Elena Grewal writes:
I am currently using the iterative regression imputation model as implemented in the Stata ICE package. I am using data from a survey of about 90,000 students in 142 schools and my variable of interest is parent level of education. I want only this variable to be imputed with as little bias as possible as I am not using any other variable. So I scoured the survey for every variable I thought could possibly predict parent education. The main variable I found is parent occupation, which explains about 35% of the variance in parent education for the students with complete data on both. I then include the 20 other variables I found in the survey in a regression predicting parent education, which explains about 40% of the variance in parent education for students with complete data on all the variables.

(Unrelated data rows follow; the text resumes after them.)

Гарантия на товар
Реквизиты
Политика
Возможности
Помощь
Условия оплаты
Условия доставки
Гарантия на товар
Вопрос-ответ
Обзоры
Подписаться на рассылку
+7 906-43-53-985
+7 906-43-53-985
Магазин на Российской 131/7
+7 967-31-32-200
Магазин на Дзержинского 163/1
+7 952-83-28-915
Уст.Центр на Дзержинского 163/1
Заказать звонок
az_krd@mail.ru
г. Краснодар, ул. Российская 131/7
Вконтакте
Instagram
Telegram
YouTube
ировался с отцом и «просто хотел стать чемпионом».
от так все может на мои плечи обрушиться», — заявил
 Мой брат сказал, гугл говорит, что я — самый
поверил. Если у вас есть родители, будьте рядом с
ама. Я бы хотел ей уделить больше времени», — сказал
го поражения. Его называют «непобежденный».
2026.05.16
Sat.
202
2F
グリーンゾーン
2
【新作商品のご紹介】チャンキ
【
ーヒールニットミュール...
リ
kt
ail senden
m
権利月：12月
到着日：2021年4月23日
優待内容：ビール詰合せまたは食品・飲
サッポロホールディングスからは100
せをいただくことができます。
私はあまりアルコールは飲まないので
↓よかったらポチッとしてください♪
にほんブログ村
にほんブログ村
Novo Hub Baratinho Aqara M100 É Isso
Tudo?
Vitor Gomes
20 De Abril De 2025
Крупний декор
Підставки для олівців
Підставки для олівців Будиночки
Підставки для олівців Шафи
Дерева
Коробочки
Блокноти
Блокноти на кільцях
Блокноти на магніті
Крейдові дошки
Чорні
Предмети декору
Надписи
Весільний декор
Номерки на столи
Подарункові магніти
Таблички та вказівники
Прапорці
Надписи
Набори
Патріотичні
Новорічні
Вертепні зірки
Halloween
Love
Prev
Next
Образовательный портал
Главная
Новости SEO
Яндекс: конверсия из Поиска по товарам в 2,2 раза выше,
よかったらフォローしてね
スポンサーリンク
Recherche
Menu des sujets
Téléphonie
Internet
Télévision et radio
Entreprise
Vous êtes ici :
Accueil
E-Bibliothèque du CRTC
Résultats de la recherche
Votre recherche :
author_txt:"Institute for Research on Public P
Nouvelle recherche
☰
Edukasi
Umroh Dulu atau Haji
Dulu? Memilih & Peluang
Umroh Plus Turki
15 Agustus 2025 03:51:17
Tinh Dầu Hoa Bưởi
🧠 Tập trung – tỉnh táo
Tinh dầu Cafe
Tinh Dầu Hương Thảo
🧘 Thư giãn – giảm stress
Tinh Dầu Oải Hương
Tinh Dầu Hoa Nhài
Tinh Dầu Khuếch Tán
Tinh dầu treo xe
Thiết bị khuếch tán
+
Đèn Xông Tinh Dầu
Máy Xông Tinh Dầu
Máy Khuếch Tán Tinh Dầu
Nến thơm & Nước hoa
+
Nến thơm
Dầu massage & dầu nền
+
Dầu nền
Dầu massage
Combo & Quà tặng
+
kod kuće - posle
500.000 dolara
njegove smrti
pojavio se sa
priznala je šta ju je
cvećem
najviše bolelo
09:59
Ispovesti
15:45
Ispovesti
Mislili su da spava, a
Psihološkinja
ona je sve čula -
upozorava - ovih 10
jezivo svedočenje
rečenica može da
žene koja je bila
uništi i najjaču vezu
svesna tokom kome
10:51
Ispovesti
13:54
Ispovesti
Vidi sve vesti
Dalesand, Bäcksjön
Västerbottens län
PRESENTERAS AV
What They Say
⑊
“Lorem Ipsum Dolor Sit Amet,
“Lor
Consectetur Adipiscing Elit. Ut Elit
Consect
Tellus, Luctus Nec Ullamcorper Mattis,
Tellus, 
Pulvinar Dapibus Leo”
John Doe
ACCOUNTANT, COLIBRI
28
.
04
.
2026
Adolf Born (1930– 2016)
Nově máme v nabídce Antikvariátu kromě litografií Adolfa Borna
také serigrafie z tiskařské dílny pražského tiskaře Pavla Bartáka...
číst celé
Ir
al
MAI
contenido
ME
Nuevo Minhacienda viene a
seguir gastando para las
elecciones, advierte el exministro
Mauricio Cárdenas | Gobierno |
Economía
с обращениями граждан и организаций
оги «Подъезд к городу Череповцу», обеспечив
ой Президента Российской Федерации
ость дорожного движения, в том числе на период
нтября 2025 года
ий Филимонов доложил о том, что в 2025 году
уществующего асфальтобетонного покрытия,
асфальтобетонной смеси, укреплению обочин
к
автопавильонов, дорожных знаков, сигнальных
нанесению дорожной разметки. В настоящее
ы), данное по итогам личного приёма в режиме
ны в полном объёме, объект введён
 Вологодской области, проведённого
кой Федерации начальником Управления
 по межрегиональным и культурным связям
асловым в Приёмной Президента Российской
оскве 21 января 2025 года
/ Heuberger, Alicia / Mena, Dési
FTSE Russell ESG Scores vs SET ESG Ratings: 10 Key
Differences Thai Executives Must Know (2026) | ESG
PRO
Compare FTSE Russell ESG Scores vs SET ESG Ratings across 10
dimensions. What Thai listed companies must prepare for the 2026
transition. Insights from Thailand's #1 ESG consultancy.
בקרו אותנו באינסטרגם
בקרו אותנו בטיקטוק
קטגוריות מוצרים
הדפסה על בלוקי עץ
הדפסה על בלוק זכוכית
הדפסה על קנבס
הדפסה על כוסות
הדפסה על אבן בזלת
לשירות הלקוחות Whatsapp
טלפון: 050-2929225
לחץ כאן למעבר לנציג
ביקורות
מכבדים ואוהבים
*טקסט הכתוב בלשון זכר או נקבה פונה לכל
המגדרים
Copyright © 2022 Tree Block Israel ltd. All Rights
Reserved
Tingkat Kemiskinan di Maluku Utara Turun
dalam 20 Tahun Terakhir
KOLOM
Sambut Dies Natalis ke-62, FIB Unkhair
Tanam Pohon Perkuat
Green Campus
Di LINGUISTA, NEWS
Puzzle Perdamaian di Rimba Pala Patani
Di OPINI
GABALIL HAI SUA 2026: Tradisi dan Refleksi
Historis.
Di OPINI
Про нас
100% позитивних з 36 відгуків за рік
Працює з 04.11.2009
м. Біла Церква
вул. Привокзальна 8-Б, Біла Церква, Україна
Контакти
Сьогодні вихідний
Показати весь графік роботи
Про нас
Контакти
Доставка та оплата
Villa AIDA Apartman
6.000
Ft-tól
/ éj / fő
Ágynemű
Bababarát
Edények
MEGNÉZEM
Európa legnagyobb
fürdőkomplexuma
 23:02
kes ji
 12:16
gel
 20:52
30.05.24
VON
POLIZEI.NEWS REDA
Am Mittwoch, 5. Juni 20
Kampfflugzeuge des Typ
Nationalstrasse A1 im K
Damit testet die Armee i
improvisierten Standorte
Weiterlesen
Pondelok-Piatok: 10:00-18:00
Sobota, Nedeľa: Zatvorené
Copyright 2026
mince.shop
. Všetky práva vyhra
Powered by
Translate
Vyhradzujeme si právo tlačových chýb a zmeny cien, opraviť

My question is this: many of the other variables I found have more missing values than the parent education variable, and also, although statistically significant predictors in the complete case sample, have very small coefficients. Is this a problem? Is my method of including all the variables that were statistically significant predictors in the imputation model a valid strategy for deciding what to include in the imputation?
Your imputation plan seems reasonable. To check it, you can do some cross-validation: randomly remove 1/5 (say) of the observations for your variable of interest, run the algorithm, then compare the held-out values to the random imputations. We did some of this in our 1998 paper but I still haven’t gotten around to formalizing the method.
The cross-validation check won’t save you if you have serious nonignorable missingness (for example, large values more likely than small values to be misreported), but it can be thought of as a minimal check.